Work required »
Each line below from the one containing "vfov_deg: 65.3" through the one containing "exposure_s: 1/100" is to be given again exactly, and no line outside that span.

Provided records »
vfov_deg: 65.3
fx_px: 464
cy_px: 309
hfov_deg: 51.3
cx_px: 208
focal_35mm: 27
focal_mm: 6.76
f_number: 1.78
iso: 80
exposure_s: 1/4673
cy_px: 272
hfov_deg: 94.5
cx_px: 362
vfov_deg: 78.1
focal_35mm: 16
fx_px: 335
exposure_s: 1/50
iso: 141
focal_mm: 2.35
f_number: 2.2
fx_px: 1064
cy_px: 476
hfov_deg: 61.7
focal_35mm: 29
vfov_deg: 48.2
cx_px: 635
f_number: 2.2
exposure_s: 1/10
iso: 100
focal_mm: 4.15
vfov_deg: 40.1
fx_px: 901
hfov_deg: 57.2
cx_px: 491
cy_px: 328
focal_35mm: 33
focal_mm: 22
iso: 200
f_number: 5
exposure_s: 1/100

--

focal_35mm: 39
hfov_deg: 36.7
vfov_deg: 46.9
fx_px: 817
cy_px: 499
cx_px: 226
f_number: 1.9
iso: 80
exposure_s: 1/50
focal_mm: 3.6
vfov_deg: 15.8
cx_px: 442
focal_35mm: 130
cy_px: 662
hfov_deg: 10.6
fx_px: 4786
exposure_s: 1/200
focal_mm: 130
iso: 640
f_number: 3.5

...

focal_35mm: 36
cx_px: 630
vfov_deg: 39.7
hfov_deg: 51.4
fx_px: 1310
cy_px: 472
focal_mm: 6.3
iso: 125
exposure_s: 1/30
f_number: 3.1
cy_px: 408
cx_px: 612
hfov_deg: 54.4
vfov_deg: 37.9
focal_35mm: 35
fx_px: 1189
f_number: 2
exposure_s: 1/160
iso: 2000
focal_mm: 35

Result for this task »
vfov_deg: 65.3
fx_px: 464
cy_px: 309
hfov_deg: 51.3
cx_px: 208
focal_35mm: 27
focal_mm: 6.76
f_number: 1.78
iso: 80
exposure_s: 1/4673
cy_px: 272
hfov_deg: 94.5
cx_px: 362
vfov_deg: 78.1
focal_35mm: 16
fx_px: 335
exposure_s: 1/50
iso: 141
focal_mm: 2.35
f_number: 2.2
fx_px: 1064
cy_px: 476
hfov_deg: 61.7
focal_35mm: 29
vfov_deg: 48.2
cx_px: 635
f_number: 2.2
exposure_s: 1/10
iso: 100
focal_mm: 4.15
vfov_deg: 40.1
fx_px: 901
hfov_deg: 57.2
cx_px: 491
cy_px: 328
focal_35mm: 33
focal_mm: 22
iso: 200
f_number: 5
exposure_s: 1/100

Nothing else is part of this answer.